Nolle asserts that network convergence is a market risk to common carriers. Nolle suggests that network convergence requires significant investments from carriers without a certainty of a return on investment. Nolle states, “the service providers interested in convergence tend to be those with stuff to converge: legacy services and legacy networks. That makes them common carriers, not ISPs.” (Nolle, 2005) Further, Nolle states that the revenue stream for converged, IP-based network services is uncertain compared to legacy systems,

Since these services [legacy] in the U.S. currently constitute more than $240 billion in annual revenues, and the U.S. market for Internet services at full business and consumer penetration (including broadband modernization) is probably no more than between $50 billion and $80 billion in annual revenue, this would mean killing more than two-thirds of the current service provider revenues. (Nolle, 2005)

The ongoing adoption and implementation of converged networks seems to imply that industry does not accept Nolle’s assertion of a significant revenue risk.

Benefits of Network Convergence

Next Generation e-Business Applications

Collaboration is a major application area for converged networks. As Davis describes, “users will be able to launch a collaborative session using any one of multiple media (IM, voice, video, and Web) and then seamlessly add other media once the session has been initiated.” (Davis, 2004) As rich collaboration environments develop into robust and effective tools, businesses are able to reduce travel costs for face-to-face meetings.

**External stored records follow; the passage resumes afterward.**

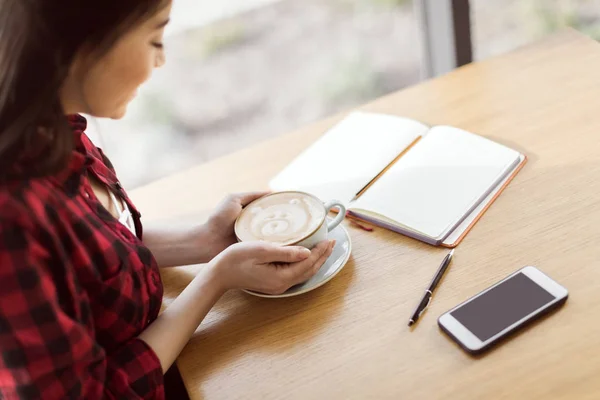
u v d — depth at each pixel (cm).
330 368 83
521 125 116
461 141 113
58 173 77
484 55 212
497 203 102
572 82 123
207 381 85
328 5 228
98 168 96
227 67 220
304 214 99
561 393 74
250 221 100
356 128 124
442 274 92
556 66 129
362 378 81
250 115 219
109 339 86
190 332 90
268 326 91
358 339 86
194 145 214
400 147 117
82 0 70
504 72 131
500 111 121
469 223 99
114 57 76
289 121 217
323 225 97
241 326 92
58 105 75
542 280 86
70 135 76
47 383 75
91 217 82
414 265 95
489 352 80
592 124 112
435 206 102
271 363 86
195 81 217
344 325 89
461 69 136
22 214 72
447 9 160
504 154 108
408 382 79
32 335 73
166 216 115
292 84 222
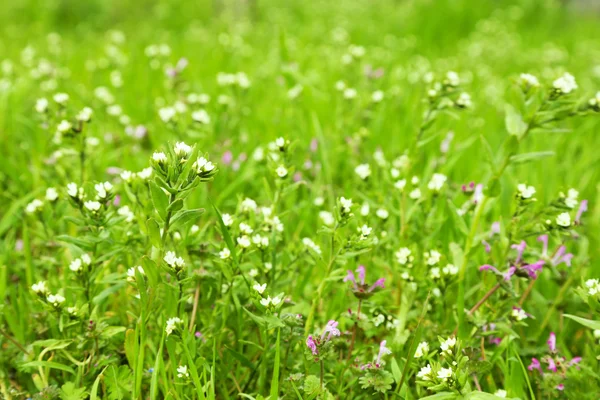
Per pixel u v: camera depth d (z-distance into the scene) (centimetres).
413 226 77
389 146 99
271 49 162
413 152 77
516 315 69
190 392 67
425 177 84
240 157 88
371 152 96
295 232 80
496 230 72
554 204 70
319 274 76
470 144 95
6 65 119
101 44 174
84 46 174
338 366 68
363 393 68
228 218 69
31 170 88
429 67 147
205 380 65
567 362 68
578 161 99
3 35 195
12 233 81
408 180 76
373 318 69
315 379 66
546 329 74
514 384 67
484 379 70
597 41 205
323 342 65
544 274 76
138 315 72
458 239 78
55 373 69
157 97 119
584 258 76
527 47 195
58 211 79
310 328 70
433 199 76
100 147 88
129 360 67
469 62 164
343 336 69
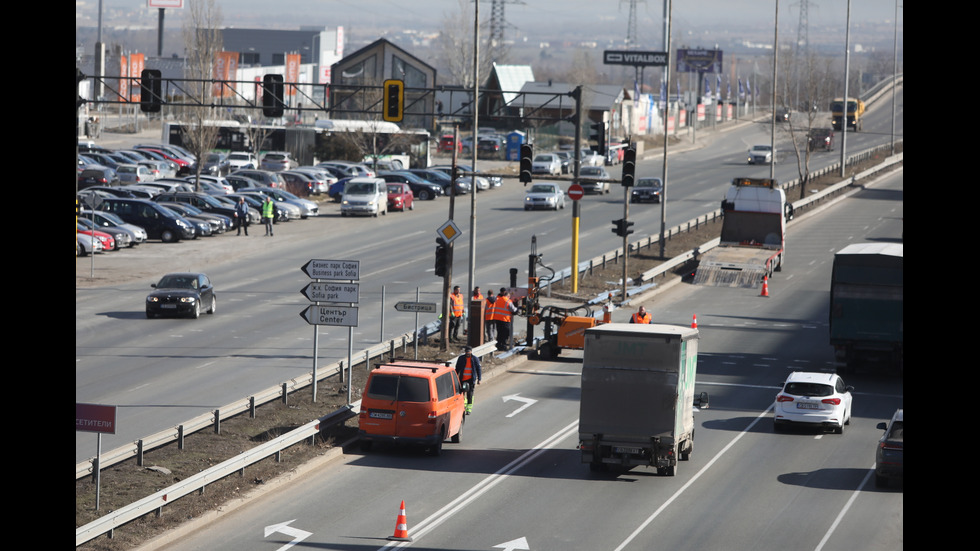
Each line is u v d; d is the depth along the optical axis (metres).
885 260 69.94
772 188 109.62
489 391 64.62
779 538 39.47
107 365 64.31
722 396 64.94
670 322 86.44
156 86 82.00
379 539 38.25
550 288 91.81
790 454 52.44
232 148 179.75
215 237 121.50
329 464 48.47
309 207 137.62
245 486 43.62
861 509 43.34
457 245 118.19
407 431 49.38
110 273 98.31
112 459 41.88
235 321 80.06
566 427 56.66
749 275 101.69
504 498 43.97
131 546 35.88
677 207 155.12
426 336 73.75
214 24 180.12
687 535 39.62
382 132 183.75
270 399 54.47
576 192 92.44
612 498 44.31
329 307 56.19
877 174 192.00
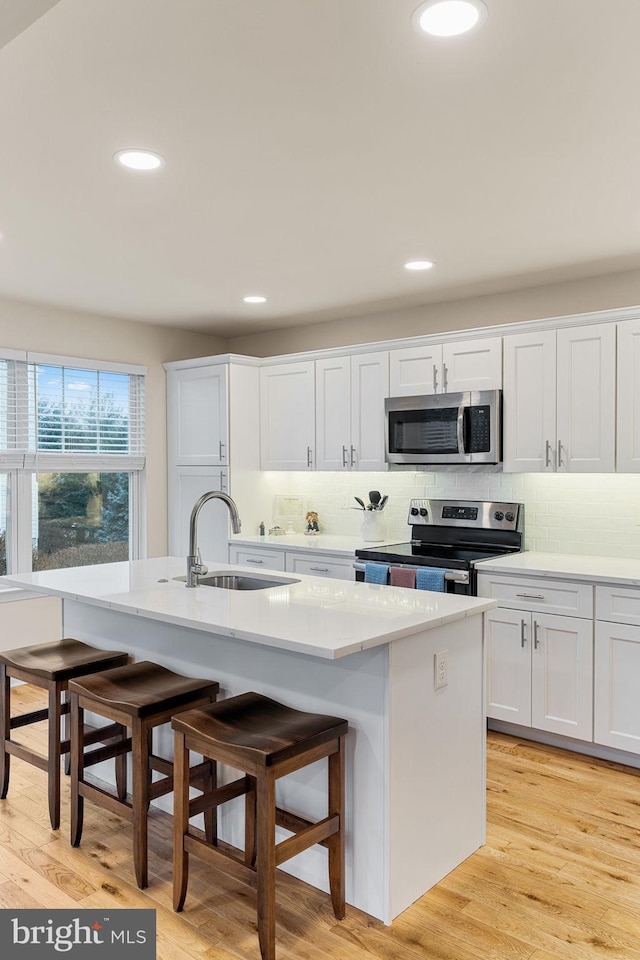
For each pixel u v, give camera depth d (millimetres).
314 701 2268
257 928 2041
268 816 1838
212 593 2734
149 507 5352
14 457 4590
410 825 2162
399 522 4777
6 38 1377
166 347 5441
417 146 2322
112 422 5133
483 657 2537
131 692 2359
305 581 3008
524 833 2615
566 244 3365
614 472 3518
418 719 2205
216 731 2010
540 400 3773
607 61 1820
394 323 4816
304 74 1873
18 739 3529
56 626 4816
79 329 4887
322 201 2816
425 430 4199
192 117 2111
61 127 2172
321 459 4801
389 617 2270
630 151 2363
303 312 4875
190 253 3508
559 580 3359
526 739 3568
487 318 4371
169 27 1657
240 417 5051
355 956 1930
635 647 3139
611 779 3094
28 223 3059
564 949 1964
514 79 1906
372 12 1607
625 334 3477
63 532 4945
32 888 2238
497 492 4305
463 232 3193
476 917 2107
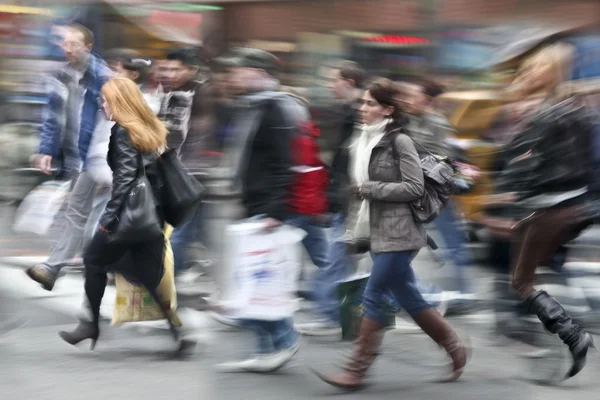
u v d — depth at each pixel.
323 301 15.00
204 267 18.53
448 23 24.41
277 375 12.89
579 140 12.41
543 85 12.84
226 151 17.55
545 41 23.22
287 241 12.95
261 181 13.00
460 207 18.58
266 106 13.05
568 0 23.41
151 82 17.50
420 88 15.78
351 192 12.33
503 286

Burger et al present two use cases for next generation applications that leverage convergence to provide rich features. The first use case describes a content delivery network that includes sale and distribution of music using mobile devices. The second use case describes a mobile news delivery application that provides users with news updates based on subscriptions or content preferences. Both applications leverage the convergence of PSTN, cellular, and Internet networks to deliver content. (Burger, et al., 2007)

Social Networking

The integration of location and presence information from mobile devices with social networks provides another novel and interesting application that relies on converged networks. Burger et al identify this area as an avenue for further research. (Burger, et al., 2007) As Banerjee et al describe in the conclusion of their paper,

[The use case] demonstrates a real-time social networking service that brings together benefits of converged communication capabilities provided by Next-Generation Networks and mature Web 2.0 technologies that are present today. The proposed mashup application can be efficiently deployed by Telecom operators – either as a value-added service or in collaboration with third-party social networking services that are popular in different geographic regions. (Banerjee, Chakraborty, Dasgupta, Mittal, & Nagar, 2008)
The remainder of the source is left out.